● **Your instructions**: Once the line containing "0 Add four circle" is found in the records below, return it and each following line exactly, up to and including the line containing "G04 Aperture macros list end*", and nothing else.

Text-based design files

——

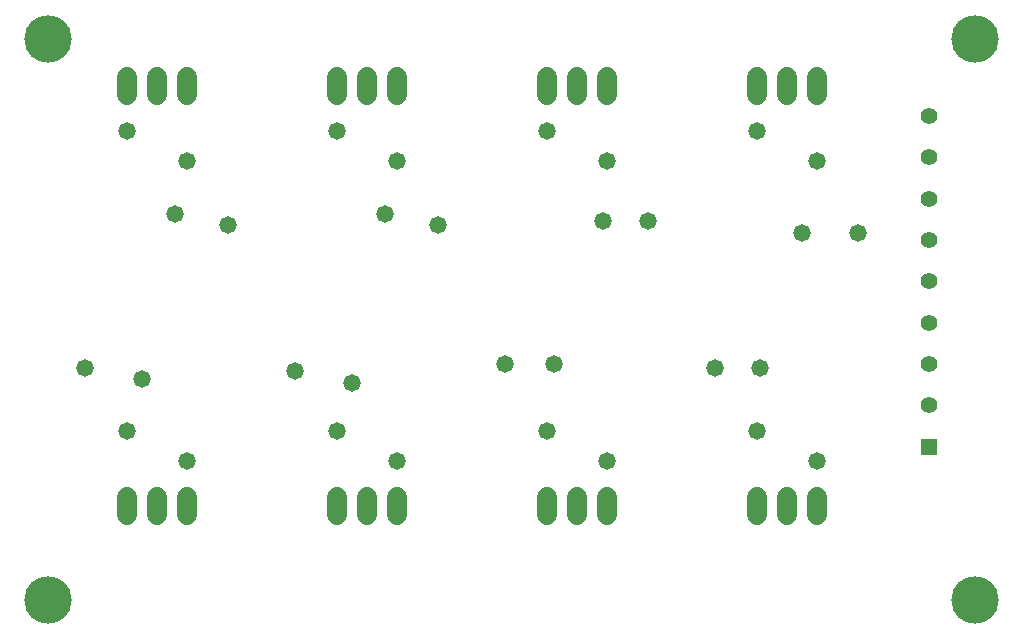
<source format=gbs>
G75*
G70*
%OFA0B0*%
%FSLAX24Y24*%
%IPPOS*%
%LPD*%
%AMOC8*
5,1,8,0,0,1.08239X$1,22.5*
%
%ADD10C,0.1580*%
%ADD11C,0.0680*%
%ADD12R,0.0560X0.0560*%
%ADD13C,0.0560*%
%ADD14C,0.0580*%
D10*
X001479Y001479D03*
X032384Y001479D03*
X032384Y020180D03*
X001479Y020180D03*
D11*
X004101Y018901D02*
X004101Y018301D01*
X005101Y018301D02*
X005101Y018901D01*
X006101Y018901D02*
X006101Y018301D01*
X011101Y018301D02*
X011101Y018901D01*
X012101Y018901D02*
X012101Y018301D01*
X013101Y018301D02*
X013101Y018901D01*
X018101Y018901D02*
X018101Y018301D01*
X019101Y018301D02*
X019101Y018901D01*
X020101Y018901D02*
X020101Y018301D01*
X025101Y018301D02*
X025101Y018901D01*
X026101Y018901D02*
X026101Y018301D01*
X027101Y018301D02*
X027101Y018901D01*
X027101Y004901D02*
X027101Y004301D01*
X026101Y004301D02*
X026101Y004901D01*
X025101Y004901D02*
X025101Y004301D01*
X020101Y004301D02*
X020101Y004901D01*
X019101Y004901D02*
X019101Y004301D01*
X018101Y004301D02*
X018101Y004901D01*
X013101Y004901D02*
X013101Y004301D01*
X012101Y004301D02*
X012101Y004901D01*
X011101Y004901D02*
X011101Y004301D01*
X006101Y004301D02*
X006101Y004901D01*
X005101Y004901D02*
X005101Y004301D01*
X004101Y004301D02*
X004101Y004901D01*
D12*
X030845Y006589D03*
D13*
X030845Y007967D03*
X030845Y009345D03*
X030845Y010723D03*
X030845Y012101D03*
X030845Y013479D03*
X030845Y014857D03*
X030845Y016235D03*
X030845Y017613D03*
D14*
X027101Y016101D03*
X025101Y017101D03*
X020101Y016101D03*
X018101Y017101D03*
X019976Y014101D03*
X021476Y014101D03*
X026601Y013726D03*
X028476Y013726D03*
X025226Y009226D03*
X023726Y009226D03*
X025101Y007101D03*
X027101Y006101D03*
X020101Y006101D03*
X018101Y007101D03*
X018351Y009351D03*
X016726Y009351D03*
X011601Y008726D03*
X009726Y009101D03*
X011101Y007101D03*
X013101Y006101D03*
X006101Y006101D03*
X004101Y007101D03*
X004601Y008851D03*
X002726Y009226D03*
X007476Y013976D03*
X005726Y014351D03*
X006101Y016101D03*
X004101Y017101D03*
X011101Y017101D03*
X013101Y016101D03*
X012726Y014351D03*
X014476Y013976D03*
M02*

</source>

——

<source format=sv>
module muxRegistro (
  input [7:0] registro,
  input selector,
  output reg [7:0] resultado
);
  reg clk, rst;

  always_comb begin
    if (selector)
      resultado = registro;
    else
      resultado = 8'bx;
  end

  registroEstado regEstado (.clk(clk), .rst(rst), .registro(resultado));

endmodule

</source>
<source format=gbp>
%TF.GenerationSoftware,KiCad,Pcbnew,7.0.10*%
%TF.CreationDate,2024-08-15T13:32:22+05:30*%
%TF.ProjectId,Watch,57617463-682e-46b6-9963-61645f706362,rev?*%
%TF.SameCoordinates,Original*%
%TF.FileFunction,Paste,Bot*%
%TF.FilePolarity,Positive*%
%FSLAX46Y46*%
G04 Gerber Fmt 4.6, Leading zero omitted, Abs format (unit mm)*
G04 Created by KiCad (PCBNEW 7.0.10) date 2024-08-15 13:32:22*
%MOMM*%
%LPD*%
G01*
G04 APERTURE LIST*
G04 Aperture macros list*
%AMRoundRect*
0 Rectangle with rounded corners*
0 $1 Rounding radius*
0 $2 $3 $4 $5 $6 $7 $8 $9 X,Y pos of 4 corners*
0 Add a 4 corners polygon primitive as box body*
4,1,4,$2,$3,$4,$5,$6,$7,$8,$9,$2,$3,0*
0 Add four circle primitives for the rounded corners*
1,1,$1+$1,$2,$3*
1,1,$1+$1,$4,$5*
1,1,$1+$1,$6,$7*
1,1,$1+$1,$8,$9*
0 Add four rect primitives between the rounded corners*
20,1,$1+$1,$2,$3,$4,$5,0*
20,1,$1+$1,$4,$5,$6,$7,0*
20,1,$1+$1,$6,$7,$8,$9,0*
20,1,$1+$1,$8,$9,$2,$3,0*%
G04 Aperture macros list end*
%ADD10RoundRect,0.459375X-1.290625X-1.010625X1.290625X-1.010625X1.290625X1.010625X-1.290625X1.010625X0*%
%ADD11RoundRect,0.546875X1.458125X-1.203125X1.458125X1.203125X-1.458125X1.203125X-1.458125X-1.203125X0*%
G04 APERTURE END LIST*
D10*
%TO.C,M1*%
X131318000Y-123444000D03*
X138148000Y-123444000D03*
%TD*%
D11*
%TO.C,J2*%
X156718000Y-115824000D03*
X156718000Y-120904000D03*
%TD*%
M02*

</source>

——

● **Response to this exercise**:
0 Add four circle primitives for the rounded corners*
1,1,$1+$1,$2,$3*
1,1,$1+$1,$4,$5*
1,1,$1+$1,$6,$7*
1,1,$1+$1,$8,$9*
0 Add four rect primitives between the rounded corners*
20,1,$1+$1,$2,$3,$4,$5,0*
20,1,$1+$1,$4,$5,$6,$7,0*
20,1,$1+$1,$6,$7,$8,$9,0*
20,1,$1+$1,$8,$9,$2,$3,0*%
G04 Aperture macros list end*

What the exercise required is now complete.